Breaking News:
May 01, 2013
Buddhist mobs
hurling bricks attacked two mosques and torched more than 100 homes in central
Burma, killing one person and injuring at least nine more.
It was the latest
anti-Muslim violence to shake the nation, after a series of clashes in late
March.
Yesterday,
terrified Muslim families who fled the assaults around Okkan, about 70 miles
north of Yangon, could be seen hiding in forests along roads and crouching in
paddy fields afterward.
Some, in a state of
shock, wept as their houses burned in the night and young men with buckets
tried to douse the flames.
The unrest was the
first reported since late March, when similar Buddhist-led violence swept the
town of Meikthila, further north, killing at least 43 people.
It highlighted the
failure of reformist President Thein Sein’s government to curb increasing
attacks on minority Muslims in a nation struggling to emerge from half a
century of oppressive military rule.
Residents said as
many as 400 Buddhists armed with bricks and sticks rampaged through Okkan
yesterday afternoon.
They targeted
Muslim shops and ransacked two mosques.

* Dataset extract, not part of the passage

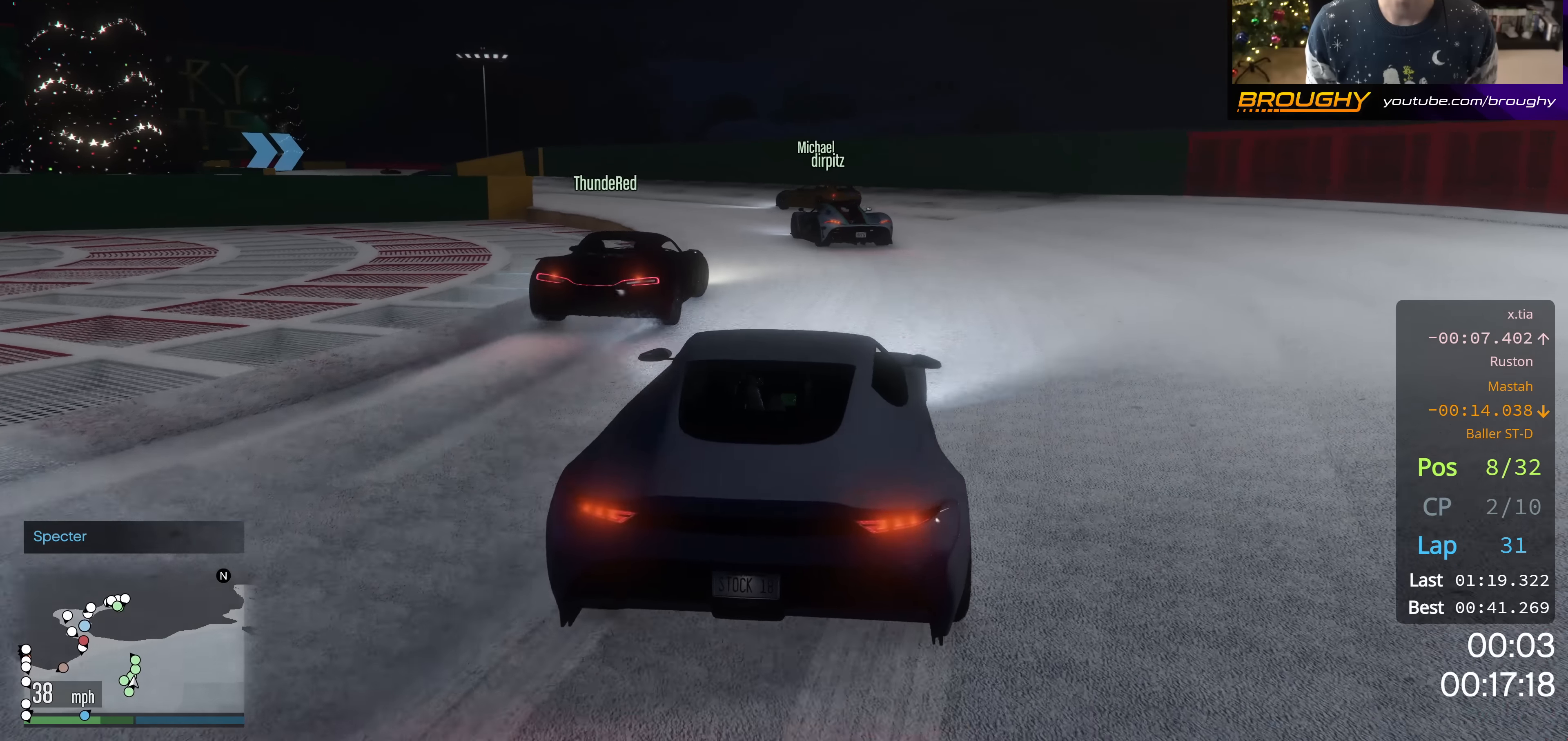
{"buttons": ["R2"], "left_stick": "up-left", "right_stick": "left", "events": [[133, "left_stick", "up-left"], [300, "R2", "up"], [333, "left_stick", "center"], [383, "right_stick", "left"], [467, "R2", "down"], [500, "left_stick", "up-left"]]}
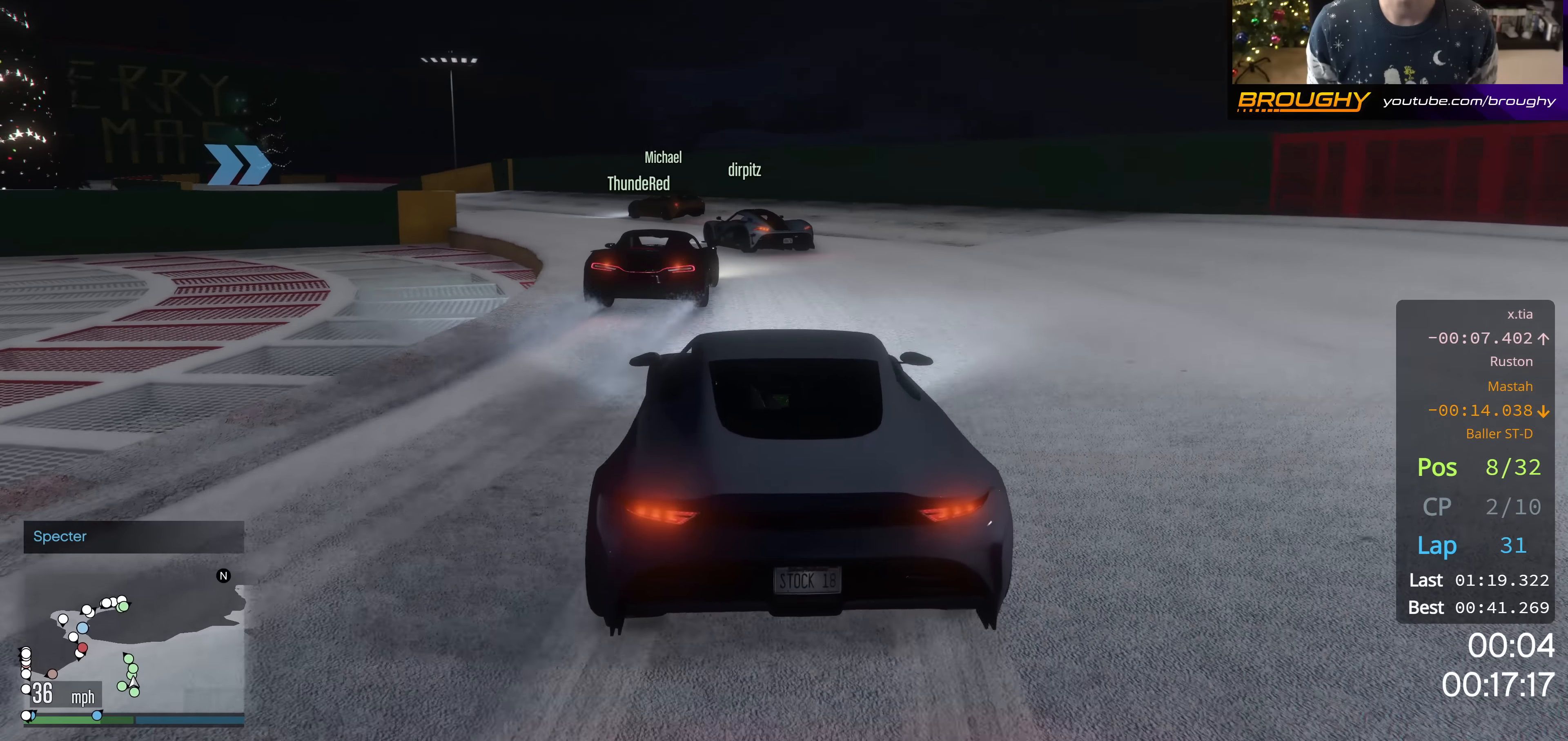
{"buttons": ["R2"], "left_stick": "center", "right_stick": "center", "events": [[150, "left_stick", "center"], [267, "right_stick", "center"], [284, "left_stick", "up-left"], [417, "left_stick", "center"]]}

About 20 riot police were later
deployed to guard one of them, a single-storey structure, which had its doors
broken and windows smashed.
The worst-hit areas
were three outlying villages that form part of the town. Each village contained
at least 60 mostly Muslim homes, and all were torched.
Columns of smoke
and leaping flames could be seen rising from burning homes in the villages as a
team of police approached, pausing to take pictures with their mobile phones.
Thet Lwin, a deputy
commissioner of police for the region, said one of the 10 people wounded
yesterday died overnight.
He said police have
so far detained 18 attackers who destroyed 157 homes and shops in the town of
Okkan and three outlying villages, which were quiet today with around 300
police on guard.
Stopping the spread
of sectarian violence has proven a major challenge for the government since it
erupted in western Rakhine state last year.
Human rights groups
have accused the administration of failing to crack down on Buddhist extremists
as violence has spread closer to the economic capital, Yangon.